Le très décrié contrat entre la plateforme de données de santé française, Health Data Hub, et Microsoft vit probablement ces derniers moments. Depuis l’été, la grogne monte contre cet accord qui concerne des données sensibles. Et le choix de la firme de Redmond, quand bien même les données sont stockées dans un datacenter aux Pays-Bas (donc au sein de l’Union européenne et soumis au RGPD) a crispé les partisans d’une souveraineté technologique. Bernard Ourghanlian, directeur technique chez Microsoft France, a toutefois indiqué samedi 3 octobre sur France Inter que les données de santé françaises pouvaient néanmoins remonter aux Etats-Unis pour des questions de maintenance. 

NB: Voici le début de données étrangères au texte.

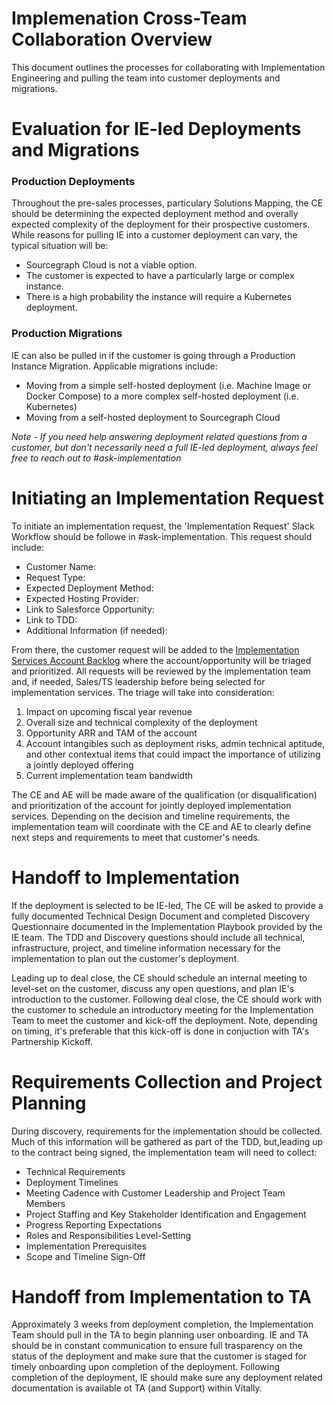 # Implemenation Cross-Team Collaboration Overview

This document outlines the processes for collaborating with Implementation Engineering and pulling the team into customer deployments and migrations.

# Evaluation for IE-led Deployments and Migrations

### Production Deployments
Throughout the pre-sales processes, particulary Solutions Mapping, the CE should be determining the expected deployment method and overally expected complexity of the deployment for their prospective customers. While reasons for pulling IE into a customer deployment can vary, the typical situation will be:
- Sourcegraph Cloud is not a viable option.
- The customer is expected to have a particularly large or complex instance.
- There is a high probability the instance will require a Kubernetes deployment.

### Production Migrations
IE can also be pulled in if the customer is going through a Production Instance Migration. Applicable migrations include:
- Moving from a simple self-hosted deployment (i.e. Machine Image or Docker Compose) to a more complex self-hosted deployment (i.e. Kubernetes)
- Moving from a self-hosted deployment to Sourcegraph Cloud

<em>Note - If you need help answering deployment related questions from a customer, but don't necessarily need a full IE-led deployment, always feel free to reach out to #ask-implementation</em>

# Initiating an Implementation Request

To initiate an implementation request, the 'Implementation Request' Slack Workflow should be followe in #ask-implementation. This request should include:

- Customer Name:
- Request Type:
- Expected Deployment Method:
- Expected Hosting Provider:
- Link to Salesforce Opportunity:
- Link to TDD:
- Additional Information (if needed):

From there, the customer request will be added to the [Implementation Services Account Backlog](https://docs.google.com/spreadsheets/d/1-79Q5RwAizDY3jBXSWQwmV9G6Jv5nrHzmcvemm4KffQ/edit#gid=0) where the account/opportunity will be triaged and prioritized. All requests will be reviewed by the implementation team and, if needed, Sales/TS leadership before being selected for implementation services. The triage will take into consideration:

1. Impact on upcoming fiscal year revenue
2. Overall size and technical complexity of the deployment
3. Opportunity ARR and TAM of the account
4. Account intangibles such as deployment risks, admin technical aptitude, and other contextual items that could impact the importance of utilizing a jointly deployed offering
5. Current implementation team bandwidth<br>

The CE and AE will be made aware of the qualification (or disqualification) and prioritization of the account for jointly deployed implementation services. Depending on the decision and timeline requirements, the implementation team will coordinate with the CE and AE to clearly define next steps and requirements to meet that customer's needs.

# Handoff to Implementation

If the deployment is selected to be IE-led, The CE will be asked to provide a fully documented Technical Design Document and completed Discovery Questionnaire documented in the Implementation Playbook provided by the IE team. The TDD and Discovery questions should include all technical, infrastructure, project, and timeline information necessary for the implementation to plan out the customer's deployment.

Leading up to deal close, the CE should schedule an internal meeting to level-set on the customer, discuss any open questions, and plan IE's introduction to the customer. Following deal close, the CE should work with the customer to schedule an introductory meeting for the Implementation Team to meet the customer and kick-off the deployment. Note, depending on timing, it's preferable that this kick-off is done in conjuction with TA's Partnership Kickoff.

# Requirements Collection and Project Planning

During discovery, requirements for the implementation should be collected. Much of this information will be gathered as part of the TDD, but,leading up to the contract being signed, the implementation team will need to collect:

- Technical Requirements
- Deployment Timelines
- Meeting Cadence with Customer Leadership and Project Team Members
- Project Staffing and Key Stakeholder Identification and Engagement
- Progress Reporting Expectations
- Roles and Responsibilities Level-Setting
- Implementation Prerequisites
- Scope and Timeline Sign-Off

# Handoff from Implementation to TA

Approximately 3 weeks from deployment completion, the Implementation Team should pull in the TA to begin planning user onboarding. IE and TA should be in constant communication to ensure full trasparency on the status of the deployment and make sure that the customer is staged for timely onboarding upon completion of the deployment. Following completion of the deployment, IE should make sure any deployment related documentation is available ot TA (and Support) within Vitally.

Face à cette tempête, Cédric O, le secrétaire d’Etat au numérique était régulièrement questionné sur ce thème. A l’occasion de l’Université d’été de Hexastrust, il se laissait le temps d’analyser la situation pour prendre une décision. Cela semble chose faite avec l’intervention du secrétaire d'Etat au Sénat où il a indiqué « Nous travaillons avec Olivier Véran (ministre de la Santé), après le coup de tonnerre de l’annulation du Privacy Shield, au transfert du Health Data Hub sur des plates-formes françaises ou européennes ». Cédric O fait référence à l’arrêt Schrems II où la Cour de justice de l’Union européenne a sabré la procédure régissant les transferts de données entre l’Europe et les Etats-Unis, le fameux Privacy Shield, qui remplaçait le Safe Harbour invalidé aussi par la même juridiction. Pour autant, le secrétaire d'Etat n’a pas donné de calendrier pour ce changement d’hébergeur. Il a simplement ajouté dans son discours, « nous aurons sur ce sujet des discussions avec nos partenaires allemands ».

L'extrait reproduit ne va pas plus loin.